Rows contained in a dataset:

+---+

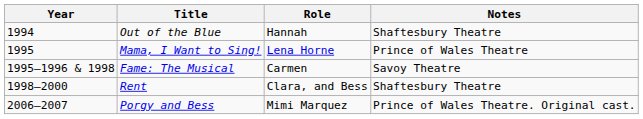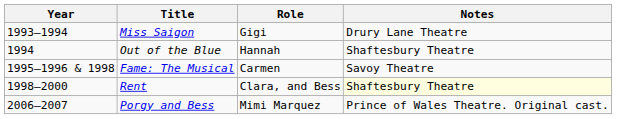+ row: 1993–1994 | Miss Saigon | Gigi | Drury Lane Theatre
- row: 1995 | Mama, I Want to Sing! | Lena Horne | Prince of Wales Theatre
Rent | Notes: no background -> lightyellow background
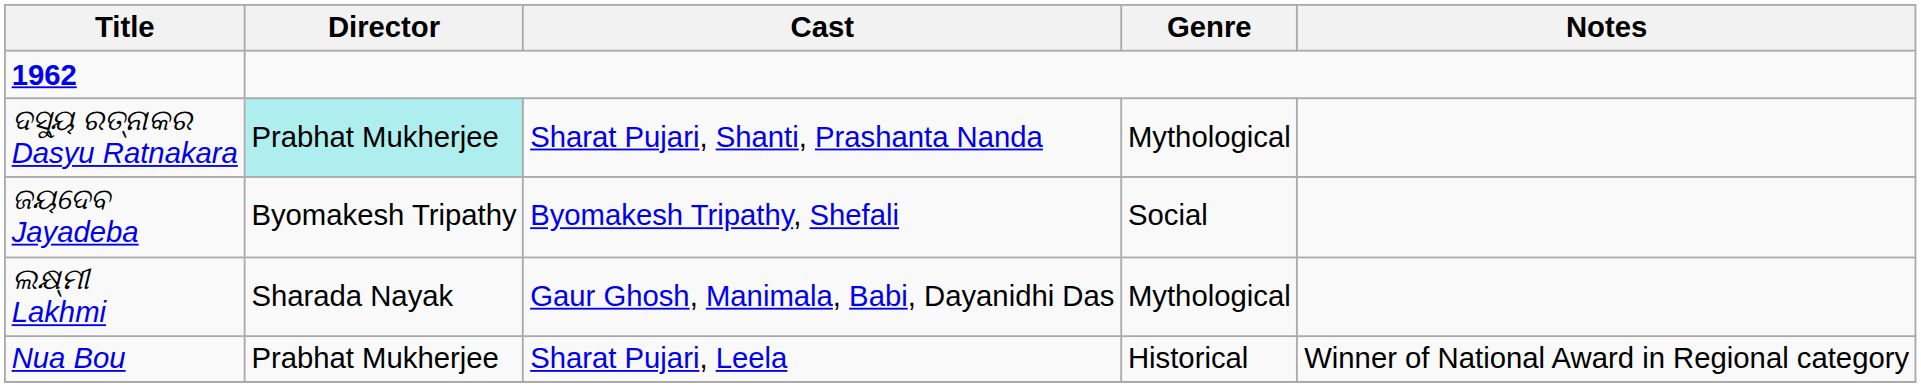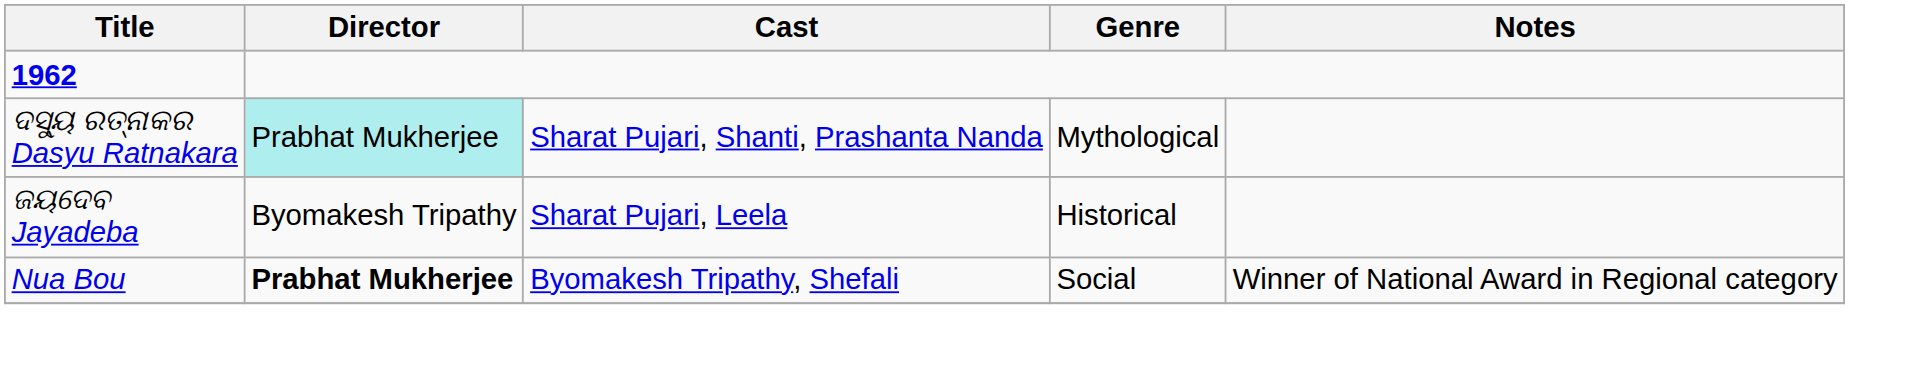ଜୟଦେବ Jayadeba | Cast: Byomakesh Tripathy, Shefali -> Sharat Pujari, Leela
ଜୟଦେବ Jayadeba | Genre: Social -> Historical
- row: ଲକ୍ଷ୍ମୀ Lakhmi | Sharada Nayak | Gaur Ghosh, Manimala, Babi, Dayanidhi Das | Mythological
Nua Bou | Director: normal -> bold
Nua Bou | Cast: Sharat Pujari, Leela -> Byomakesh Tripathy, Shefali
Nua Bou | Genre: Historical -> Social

+---+

EXERCISE DETAILS = Rewrite every line of the rows above as a JSON list of strings, with one string per line and blank lines omitted. Leave the pictures out of the answer.

ANSWER TO THIS TASK =
[
  "+ row: 1993–1994 | Miss Saigon | Gigi | Drury Lane Theatre",
  "- row: 1995 | Mama, I Want to Sing! | Lena Horne | Prince of Wales Theatre",
  "Rent | Notes: no background -> lightyellow background",
  "ଜୟଦେବ Jayadeba | Cast: Byomakesh Tripathy, Shefali -> Sharat Pujari, Leela",
  "ଜୟଦେବ Jayadeba | Genre: Social -> Historical",
  "- row: ଲକ୍ଷ୍ମୀ Lakhmi | Sharada Nayak | Gaur Ghosh, Manimala, Babi, Dayanidhi Das | Mythological",
  "Nua Bou | Director: normal -> bold",
  "Nua Bou | Cast: Sharat Pujari, Leela -> Byomakesh Tripathy, Shefali",
  "Nua Bou | Genre: Historical -> Social"
]